- Work order -
Please filter the listing below and copy out the lines that hold "front".

- Data listing -
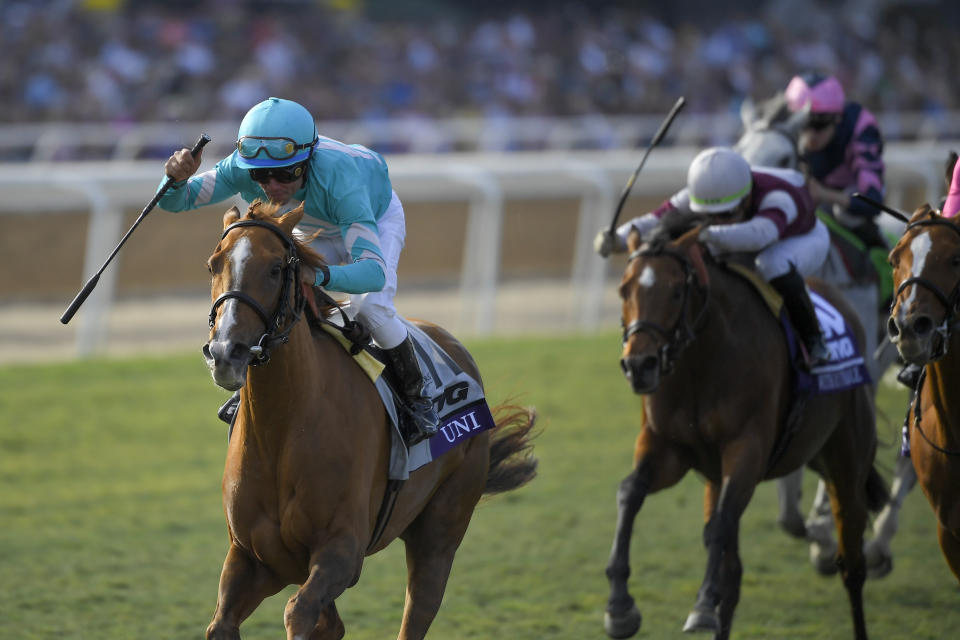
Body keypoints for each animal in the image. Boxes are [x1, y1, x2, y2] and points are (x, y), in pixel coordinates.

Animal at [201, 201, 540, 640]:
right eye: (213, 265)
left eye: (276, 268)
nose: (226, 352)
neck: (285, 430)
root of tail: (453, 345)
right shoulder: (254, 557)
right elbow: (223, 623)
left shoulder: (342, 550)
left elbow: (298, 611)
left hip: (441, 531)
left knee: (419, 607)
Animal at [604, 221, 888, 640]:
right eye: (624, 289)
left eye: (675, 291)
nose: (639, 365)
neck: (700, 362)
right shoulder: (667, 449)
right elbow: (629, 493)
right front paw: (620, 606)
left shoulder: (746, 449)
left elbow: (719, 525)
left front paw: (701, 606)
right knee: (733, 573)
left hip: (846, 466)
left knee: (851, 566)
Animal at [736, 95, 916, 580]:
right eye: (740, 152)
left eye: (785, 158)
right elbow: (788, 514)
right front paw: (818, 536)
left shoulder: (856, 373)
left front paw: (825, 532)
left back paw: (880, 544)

---

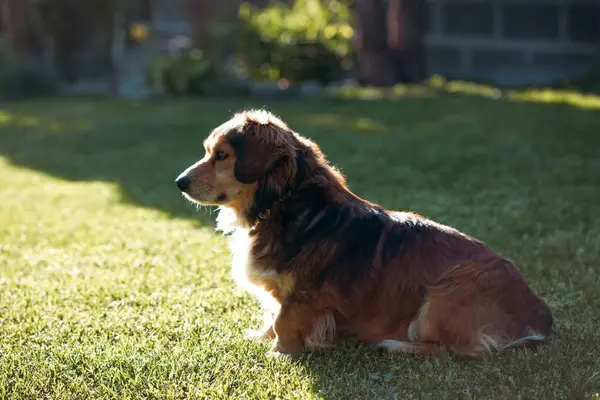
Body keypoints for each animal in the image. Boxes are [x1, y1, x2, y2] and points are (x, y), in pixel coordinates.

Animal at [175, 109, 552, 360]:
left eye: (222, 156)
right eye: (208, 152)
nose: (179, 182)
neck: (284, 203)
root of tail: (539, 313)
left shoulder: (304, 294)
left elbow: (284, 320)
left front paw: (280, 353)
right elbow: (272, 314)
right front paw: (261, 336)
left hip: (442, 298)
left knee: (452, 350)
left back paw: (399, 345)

==

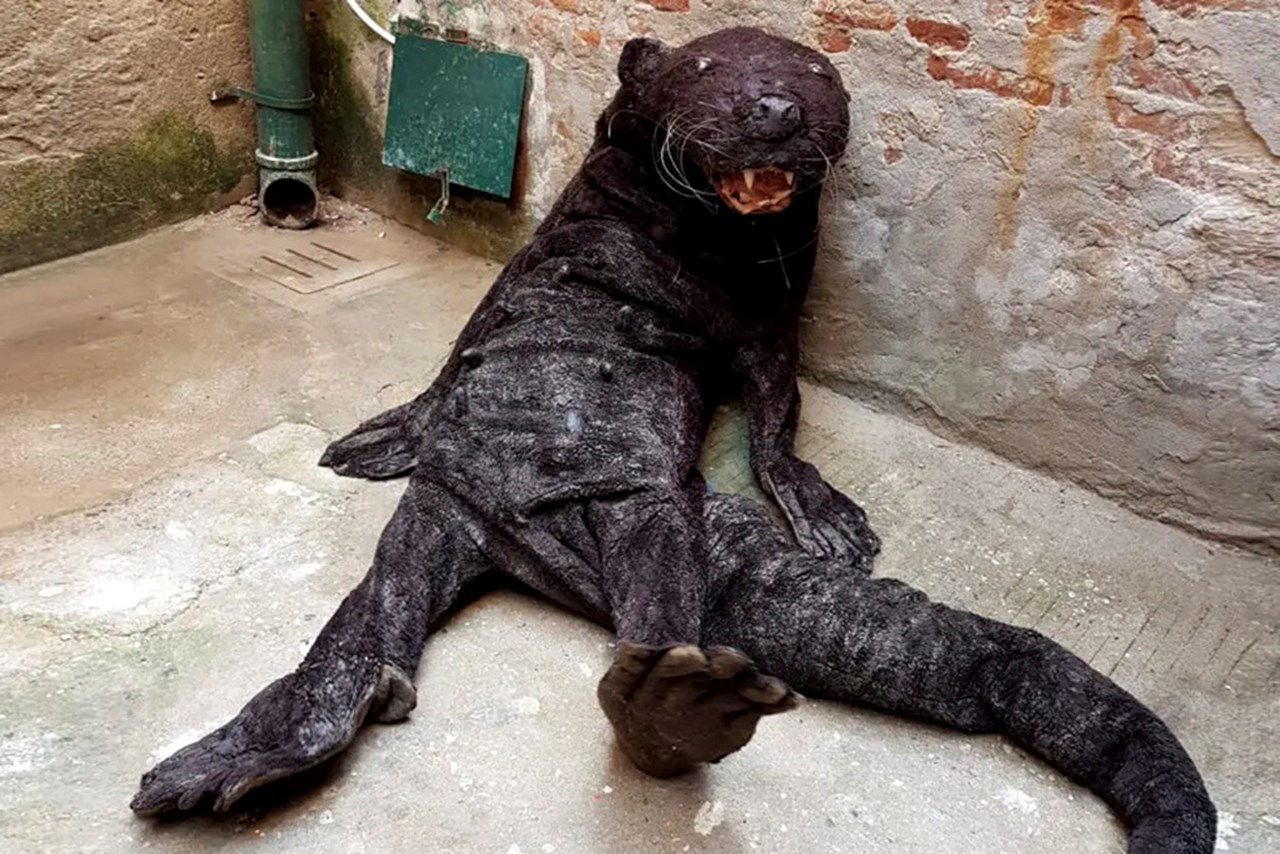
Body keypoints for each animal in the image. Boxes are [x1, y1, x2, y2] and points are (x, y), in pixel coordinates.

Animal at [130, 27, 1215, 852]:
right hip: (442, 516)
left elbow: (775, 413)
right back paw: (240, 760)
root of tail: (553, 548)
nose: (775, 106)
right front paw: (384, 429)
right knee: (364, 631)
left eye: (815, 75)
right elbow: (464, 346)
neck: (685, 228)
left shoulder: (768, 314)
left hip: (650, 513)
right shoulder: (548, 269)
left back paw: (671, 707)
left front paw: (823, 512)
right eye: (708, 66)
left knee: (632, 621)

- Problem solution -
right front paw: (620, 606)
left front paw: (701, 606)
right front paw: (818, 536)
left front paw: (825, 532)
left front paw: (280, 353)
right front paw: (261, 336)
right front paw: (384, 429)
left front paw: (823, 512)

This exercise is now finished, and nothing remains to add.